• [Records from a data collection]

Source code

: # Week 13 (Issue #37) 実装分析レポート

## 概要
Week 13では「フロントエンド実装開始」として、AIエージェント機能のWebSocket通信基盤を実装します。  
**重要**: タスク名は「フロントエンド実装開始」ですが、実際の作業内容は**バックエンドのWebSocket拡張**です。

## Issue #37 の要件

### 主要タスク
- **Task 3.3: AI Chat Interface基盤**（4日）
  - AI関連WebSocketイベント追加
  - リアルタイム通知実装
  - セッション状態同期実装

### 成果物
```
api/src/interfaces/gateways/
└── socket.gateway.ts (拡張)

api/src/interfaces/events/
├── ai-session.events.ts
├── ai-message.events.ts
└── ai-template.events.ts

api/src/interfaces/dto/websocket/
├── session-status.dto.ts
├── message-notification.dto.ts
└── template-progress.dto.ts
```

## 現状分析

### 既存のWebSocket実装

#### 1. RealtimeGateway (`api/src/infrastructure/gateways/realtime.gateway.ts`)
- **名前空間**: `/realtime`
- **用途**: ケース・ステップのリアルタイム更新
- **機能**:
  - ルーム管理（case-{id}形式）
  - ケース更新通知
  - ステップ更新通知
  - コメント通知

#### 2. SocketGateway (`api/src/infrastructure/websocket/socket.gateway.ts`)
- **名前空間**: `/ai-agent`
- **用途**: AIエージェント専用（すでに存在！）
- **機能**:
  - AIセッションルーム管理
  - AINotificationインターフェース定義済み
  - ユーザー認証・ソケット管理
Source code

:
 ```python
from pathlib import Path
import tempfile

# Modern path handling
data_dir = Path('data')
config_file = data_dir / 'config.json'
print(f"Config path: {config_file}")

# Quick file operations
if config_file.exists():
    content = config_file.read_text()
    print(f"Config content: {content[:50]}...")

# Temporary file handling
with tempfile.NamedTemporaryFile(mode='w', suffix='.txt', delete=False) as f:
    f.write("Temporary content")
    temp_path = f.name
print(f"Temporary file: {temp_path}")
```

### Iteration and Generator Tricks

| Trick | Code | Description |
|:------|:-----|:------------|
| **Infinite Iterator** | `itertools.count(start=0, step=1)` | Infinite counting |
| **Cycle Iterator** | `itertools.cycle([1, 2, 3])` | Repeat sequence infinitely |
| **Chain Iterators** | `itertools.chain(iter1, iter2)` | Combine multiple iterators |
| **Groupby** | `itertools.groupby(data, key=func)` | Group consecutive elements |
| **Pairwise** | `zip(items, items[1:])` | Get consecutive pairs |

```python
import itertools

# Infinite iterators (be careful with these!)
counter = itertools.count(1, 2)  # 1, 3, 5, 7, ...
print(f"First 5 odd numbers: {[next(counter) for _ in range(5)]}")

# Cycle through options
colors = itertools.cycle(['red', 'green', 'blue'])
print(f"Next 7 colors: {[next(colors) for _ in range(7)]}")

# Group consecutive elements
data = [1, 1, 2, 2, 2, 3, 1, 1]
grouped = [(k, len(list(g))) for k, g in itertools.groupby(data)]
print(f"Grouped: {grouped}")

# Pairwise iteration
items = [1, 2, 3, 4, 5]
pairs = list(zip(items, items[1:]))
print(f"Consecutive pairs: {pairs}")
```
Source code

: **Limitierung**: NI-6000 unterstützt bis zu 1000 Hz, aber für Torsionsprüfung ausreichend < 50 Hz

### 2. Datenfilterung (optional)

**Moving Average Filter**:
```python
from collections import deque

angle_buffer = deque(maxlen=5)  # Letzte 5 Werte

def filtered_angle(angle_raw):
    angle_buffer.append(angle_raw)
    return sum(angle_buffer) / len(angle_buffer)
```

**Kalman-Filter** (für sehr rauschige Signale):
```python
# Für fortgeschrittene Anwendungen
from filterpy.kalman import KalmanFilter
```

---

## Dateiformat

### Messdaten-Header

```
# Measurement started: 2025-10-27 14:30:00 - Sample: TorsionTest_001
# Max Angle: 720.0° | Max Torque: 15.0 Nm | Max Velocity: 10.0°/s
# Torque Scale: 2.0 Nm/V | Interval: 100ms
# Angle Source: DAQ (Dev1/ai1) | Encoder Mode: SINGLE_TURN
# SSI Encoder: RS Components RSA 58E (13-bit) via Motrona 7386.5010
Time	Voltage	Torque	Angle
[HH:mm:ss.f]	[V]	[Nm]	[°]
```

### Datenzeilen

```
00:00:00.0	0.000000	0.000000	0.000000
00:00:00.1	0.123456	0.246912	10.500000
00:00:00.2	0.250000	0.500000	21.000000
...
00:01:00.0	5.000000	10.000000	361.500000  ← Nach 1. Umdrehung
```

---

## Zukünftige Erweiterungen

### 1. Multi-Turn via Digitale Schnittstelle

• [Problem to solve]
Search the records for the word "Pairwise". Copy each line where it appears.

• [Written response]
| **Pairwise** | `zip(items, items[1:])` | Get consecutive pairs |
# Pairwise iteration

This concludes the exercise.